Contrast this to the current discussion about Mike Tomlin.  In his first three seasons in Pittsburgh, Coach Tomlin has gone 31-17 in the regular season, a record that is nearly identical to Coach Cowher's.  More impressively, he has gone 3-1 in the playoffs, including, of course, last season's Super Bowl win over Arizona.  This season's 9-7 finish and failure to make the playoffs was disappointing, but it doesn't seem in any way worthy of a single discussion about Coach Tomlin's job status.  So why are people even hinting that his job might be in jeopardy?  Why, considering he's been even more successful than the revered Bill Cowher was in his first three seasons here?

Three thoughts to answer those questions. 

Thought One: Style.  It's obvious that Steeler Nation dislikes Bruce Arians and his brand of football.  It's obvious that we long for a return to Tim Lester or Dan Krieder or Jon Witman leading the Bus into an angry  pile of humanity.  The Empty set was not conceived with the Pittsburgh Steelers in mind, and the Nation, unlike Coach Arians, is fully aware of that.  And so, for right or for wrong, we blame Coach Tomlin for not featuring a style of football that we're comfortable with or that we feel is best suited for this team.  Coach Cowher didn't go unscathed for his run-run-pass on third down philosophy, but it made more sense to us than the seemingly haphazard way this year's team went about it.  In short, we were more comfortable with Coach Cowher's style.  It was tougher and it felt more sound and it seemed to validate who we were.

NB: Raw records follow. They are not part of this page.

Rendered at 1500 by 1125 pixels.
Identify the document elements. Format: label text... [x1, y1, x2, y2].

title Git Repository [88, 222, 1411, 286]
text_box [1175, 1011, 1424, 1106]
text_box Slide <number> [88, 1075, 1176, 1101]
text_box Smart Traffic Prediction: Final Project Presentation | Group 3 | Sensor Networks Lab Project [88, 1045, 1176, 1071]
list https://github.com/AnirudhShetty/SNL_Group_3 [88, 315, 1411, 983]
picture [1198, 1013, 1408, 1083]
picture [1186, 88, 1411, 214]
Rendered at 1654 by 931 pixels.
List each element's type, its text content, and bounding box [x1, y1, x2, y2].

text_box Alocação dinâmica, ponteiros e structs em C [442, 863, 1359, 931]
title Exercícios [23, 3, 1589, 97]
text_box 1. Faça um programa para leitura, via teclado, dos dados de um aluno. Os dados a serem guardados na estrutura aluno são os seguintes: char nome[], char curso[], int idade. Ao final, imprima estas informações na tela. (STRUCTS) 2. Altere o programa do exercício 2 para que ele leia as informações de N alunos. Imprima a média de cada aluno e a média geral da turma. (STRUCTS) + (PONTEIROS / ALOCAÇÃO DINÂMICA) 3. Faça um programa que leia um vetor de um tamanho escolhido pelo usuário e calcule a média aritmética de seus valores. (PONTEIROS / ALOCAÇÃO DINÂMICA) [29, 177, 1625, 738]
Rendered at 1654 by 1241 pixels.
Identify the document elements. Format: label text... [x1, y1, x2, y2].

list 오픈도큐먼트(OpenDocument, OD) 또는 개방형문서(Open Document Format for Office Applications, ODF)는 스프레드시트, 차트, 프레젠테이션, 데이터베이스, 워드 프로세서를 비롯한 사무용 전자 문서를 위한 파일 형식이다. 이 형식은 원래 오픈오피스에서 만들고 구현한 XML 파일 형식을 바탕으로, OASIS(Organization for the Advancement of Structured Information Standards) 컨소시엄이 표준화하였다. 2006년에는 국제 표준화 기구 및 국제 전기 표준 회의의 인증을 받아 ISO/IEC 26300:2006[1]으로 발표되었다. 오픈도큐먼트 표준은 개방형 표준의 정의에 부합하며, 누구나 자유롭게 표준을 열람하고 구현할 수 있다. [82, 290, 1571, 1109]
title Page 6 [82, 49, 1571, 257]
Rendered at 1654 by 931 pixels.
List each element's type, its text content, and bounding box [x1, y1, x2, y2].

Thought Two:  the Internet.  Had the Internet existed in the 1980s, Coach Noll's name would have been dragged through the cyber-mud from coast to coast.  Had it existed as it does today in the latter years of the Cowher era, people would have clamored for his head because he couldn't get it done in the big game.  As we all know, the Internet allows us to blurt out our most immediate, empassioned thoughts, sometimes without pausing to allow logic or reason to intercede.  Therefore, Coach Tomlin's capability as head coach of this team is called into question despite his significant success (so far) simply because we have a means to voice our immediate frustrations.  In a society that microwaves everything, we want things now.  And now, for the Steelers, is disappointing.  That disappointment, coupled with the Internet's access to instant gratification, has clouded some people's judgment of him.

Thought Three:  Success.  Why else didn't the critics come full-throated after Coach Cowher in 1994 after that dreadful San Diego loss?  Because we hadn't won a Super Bowl in fifteen years.  The fan base was disappointed and pissed-off, but we recognized that Coach Cowher had us on the brink of that then-elusive One for the Thumb.  At the time, being on the brink was good enough.  It's not anymore.  Once we got over the hump in 2005, and then again last season, many of our fans lost their patience for losing.  We're not going to win the Super Bowl every year but some of our fans believe that we should.  Or at least that we should make the playoffs every year.  Perhaps we should have made the playoffs this season.  Perhaps, given our talent and the terrible losses to some bad teams, we underachieved.  Then again, given the string of narrow victories and last-minute heroics, perhaps we shouldn't have won the Super Bowl last February.  "Should" is a difficult thing to define.  So often the results hinge on delicate and unforseen matters.  The important thing is to know that you have a Coach who will keep the organization competitive and in the hunt each year.  In Coach Tomlin, we have that man.  And I, for one, am glad that Mr. Rooney sees this.

To the fans who would like for Coach Tomlin to get more assertive with BA, I'm with you.  But isn't that really our biggest gripe?  Isn't that more than managable?  To use an old cliche here, let's not fail to see the forest for the trees.  Coach Tomlin will chop some wood if he needs to.  But he's got the bigger picture in mind.  And that's what really counts.